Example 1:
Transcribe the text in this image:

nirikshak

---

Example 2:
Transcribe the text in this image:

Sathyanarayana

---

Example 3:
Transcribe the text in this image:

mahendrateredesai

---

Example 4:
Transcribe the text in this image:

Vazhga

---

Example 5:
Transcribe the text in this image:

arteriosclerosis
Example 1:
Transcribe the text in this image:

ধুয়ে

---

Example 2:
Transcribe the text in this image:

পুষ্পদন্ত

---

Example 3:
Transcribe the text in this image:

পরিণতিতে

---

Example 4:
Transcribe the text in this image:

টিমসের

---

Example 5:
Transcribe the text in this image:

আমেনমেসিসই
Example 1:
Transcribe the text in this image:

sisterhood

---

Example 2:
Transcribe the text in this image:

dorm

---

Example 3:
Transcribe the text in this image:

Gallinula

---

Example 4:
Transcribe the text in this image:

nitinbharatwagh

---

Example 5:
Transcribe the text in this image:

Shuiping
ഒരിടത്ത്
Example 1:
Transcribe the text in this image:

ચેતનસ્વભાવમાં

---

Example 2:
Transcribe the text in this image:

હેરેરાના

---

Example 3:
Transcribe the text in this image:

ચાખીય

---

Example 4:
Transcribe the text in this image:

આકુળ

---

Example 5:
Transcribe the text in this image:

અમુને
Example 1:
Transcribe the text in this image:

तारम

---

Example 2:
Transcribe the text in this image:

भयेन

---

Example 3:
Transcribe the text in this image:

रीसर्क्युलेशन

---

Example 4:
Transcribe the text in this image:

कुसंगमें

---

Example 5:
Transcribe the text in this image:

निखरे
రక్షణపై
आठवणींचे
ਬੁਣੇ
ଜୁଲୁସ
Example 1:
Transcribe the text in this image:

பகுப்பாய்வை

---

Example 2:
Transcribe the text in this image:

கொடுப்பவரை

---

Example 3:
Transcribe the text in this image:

----------

- Task goal -
Reproduce the data, keeping every line exactly the same.

- Exercise result -
Example 1:
Transcribe the text in this image:

nirikshak

---

Example 2:
Transcribe the text in this image:

Sathyanarayana

---

Example 3:
Transcribe the text in this image:

mahendrateredesai

---

Example 4:
Transcribe the text in this image:

Vazhga

---

Example 5:
Transcribe the text in this image:

arteriosclerosis
Example 1:
Transcribe the text in this image:

ধুয়ে

---

Example 2:
Transcribe the text in this image:

পুষ্পদন্ত

---

Example 3:
Transcribe the text in this image:

পরিণতিতে

---

Example 4:
Transcribe the text in this image:

টিমসের

---

Example 5:
Transcribe the text in this image:

আমেনমেসিসই
Example 1:
Transcribe the text in this image:

sisterhood

---

Example 2:
Transcribe the text in this image:

dorm

---

Example 3:
Transcribe the text in this image:

Gallinula

---

Example 4:
Transcribe the text in this image:

nitinbharatwagh

---

Example 5:
Transcribe the text in this image:

Shuiping
ഒരിടത്ത്
Example 1:
Transcribe the text in this image:

ચેતનસ્વભાવમાં

---

Example 2:
Transcribe the text in this image:

હેરેરાના

---

Example 3:
Transcribe the text in this image:

ચાખીય

---

Example 4:
Transcribe the text in this image:

આકુળ

---

Example 5:
Transcribe the text in this image:

અમુને
Example 1:
Transcribe the text in this image:

तारम

---

Example 2:
Transcribe the text in this image:

भयेन

---

Example 3:
Transcribe the text in this image:

रीसर्क्युलेशन

---

Example 4:
Transcribe the text in this image:

कुसंगमें

---

Example 5:
Transcribe the text in this image:

निखरे
రక్షణపై
आठवणींचे
ਬੁਣੇ
ଜୁଲୁସ
Example 1:
Transcribe the text in this image:

பகுப்பாய்வை

---

Example 2:
Transcribe the text in this image:

கொடுப்பவரை

---

Example 3:
Transcribe the text in this image:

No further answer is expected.